De klassenstrijd van de onderkant tegen de bovenkant wordt zo gefragmenteerd en onzichtbaar gemaakt door de kunstmatige productie van interne gevechten - "diversitaire" gevechten - op het front van de aanval, die nu verdeeld is volgens differentiaties die ad hoc gepromoot worden door de orde van het hegemoniale discours. En links, dat - om het met Bobbio te zeggen - oorspronkelijk aan de kant van de gelijkheid stond, kiest steeds meer de kant van de verschillen en de verdediging van diversiteit; en dit niet alleen omdat het door zich aan te sluiten bij het neoliberalisme de concurrerende en asymmetrische visie op de maatschappij voorstaat, maar ook voor zover het de "diversitaire" strijd voor verschillen en minderheden als zijn eigen front van strijd en politiek-culturele organisatie beschouwt.
Bovendien zijn deze claim-makende en differentialistische gevechten - van feministische bewegingen tot de gay pride - niet gericht op het omverwerpen van de dominante structuren, maar op het verkrijgen van volledige erkenning binnen deze structuren als minderheden. De uitgeslotenen tonen zich opgenomen op dezelfde manier waarop ze hun uitsluiting aan de kaak stellen: in feite betwisten ze niet een systeem dat gebaseerd is op uitsluiting (en dat als zodanig moet worden afgeschaft), maar verwijten ze zichzelf egoïstisch dat ze niet in dat systeem zijn opgenomen. Dat letterlijk allesomvattend is, omdat het alles en iedereen binnen zijn vervreemde grenzen wil opnemen door slechts één onderscheid te maken: het economische onderscheid. Hierin ligt het valse homogeniserende interclassisme van de marktbeschaving, dat alle verschillen afbreekt zodat de economische differentiatie die het fundament is van het classisme overal kan heersen, zonder beperking.
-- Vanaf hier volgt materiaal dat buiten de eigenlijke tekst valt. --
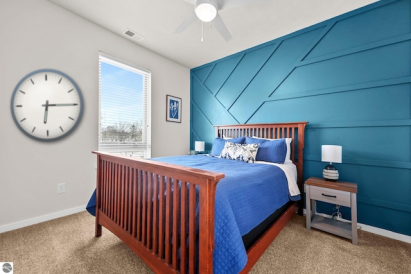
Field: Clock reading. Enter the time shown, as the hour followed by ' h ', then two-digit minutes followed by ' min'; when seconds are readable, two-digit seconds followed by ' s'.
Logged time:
6 h 15 min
Het protestfenomeen Black Lives Matter, dat door sinistrash tot een eigen ontwerp is verheven, kan ook op dezelfde manier worden geïnterpreteerd. Het verklaarde doel van deze protestrevolte, die in 2020 uitbrak, was niet de onaantastbare erkenning van de gelijke waardigheid en gelijkheid van alle mensen, zwart of wit. In plaats daarvan was het de creatie - of versterking - van een horizontaal ontwikkeld "sektioneel" conflict tussen zwarten en blanken, waarbij zonder al te veel vermomming werd geïmpliceerd dat blanken als zodanig en zonder uitzondering schuld hadden.